There is a better, more accurate and less flattering way to establish IOPS you can expect from a disk. The IOPS are fundamentaly dictated by spindle speed.
If we need to read a sector, we have to align the head to the required cylinder, and wait for the sector we require to go under the head. These two operations are happening simultaneously, so we can actually simplify this to just the time it takes for the sector to come around.
That means that on a 15,000 rpm disk we can only expect at most 250 random access IOPS. This also directly translates to random seek time we can expect from a disk: 250 IOPS means 1s/250=4ms. On high-rpm disks, head movement needs to be very quick to actually align fast enough to not have to wait for the sector to come around again, which is why 15,000rpm disks use very small diameter platters. Another thing to bear in mind is that these are theoretical limits – in reality the average performance achieved will be worse. Depending on how you optimized and aligned your RAID array and file system, it could be a LOT worse. (See here for a longer article on optimizing RAID and file systems: http://www.altechnative.net/2010/12/31/disk-and-file-system-optimisation/ )

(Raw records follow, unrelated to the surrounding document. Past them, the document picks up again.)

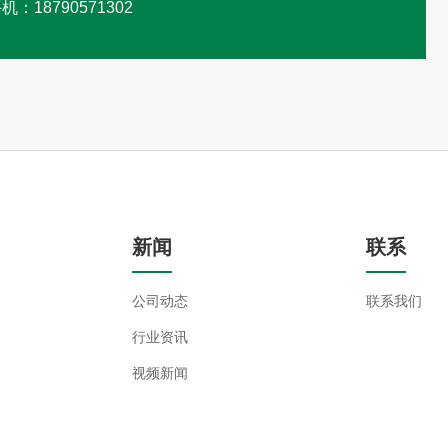
机：18790571302
新闻
联系
公司动态
联系我们
行业资讯
视频新闻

If you stick with these fundamental estimates based purely on the mechanical constraints, you won’t go far wrong. All the other figures published by hardware vendors are just smoke and mirrors misdirections designed to bamboozle you into thinking their product is somehow better than their competitors’.
Gordan thx for you comment.
This formula is indeed theoretical and using fundamental laws governing disk performance.
At the end of the day you indeed need to take into account multiple other factors and variables. Some of them, that I would call the logical components, are: interface, OS, device drivers, LVM, RAID type, file system, apps, etc.
And indeed 1s/250=4ms, that is a full rotation measurement. Average would be half of that, that’s 2ms, thus expected 500 random IOPS.
Thx,
It doesn’t actually work like that. 250 IOPS / 4ms is around the theoretical maximum. The other factors and variables are going to inevitable make it worse, not better.
Also, the average wouldn’t be half of the 4ms because the minimum is not actually bound at 0ms. If you are reading from the same cylinder then unless it is the same sequential operation you’ll have to wait for the sector to come around. If you are not reading from the same cylinder you are going to have to perform at minimum a track-to-track seek to an adjecent track or switch to a different head/platter, both of which typically take _at least_ between 0.2 and 0.8ms. Full stroke seek time will be a lot greater, but the rotational latency is always dominant (which is why short-stroking disks to half capacity only yields minimal improvements).
In any realistic multi-user/multi-process workload you shouldn’t expect to see more than about 200 real IOPS from a 15K rpm disk. Fire up something like “iostat -d 5” on a heavily disk I/O bound system and you’ll see that your IOPS will hover just below the IOPS you would expect just from the rotational latency (unless your load is very sequential and not very parallel).
Amen to that!
Thx for your comment Gordan.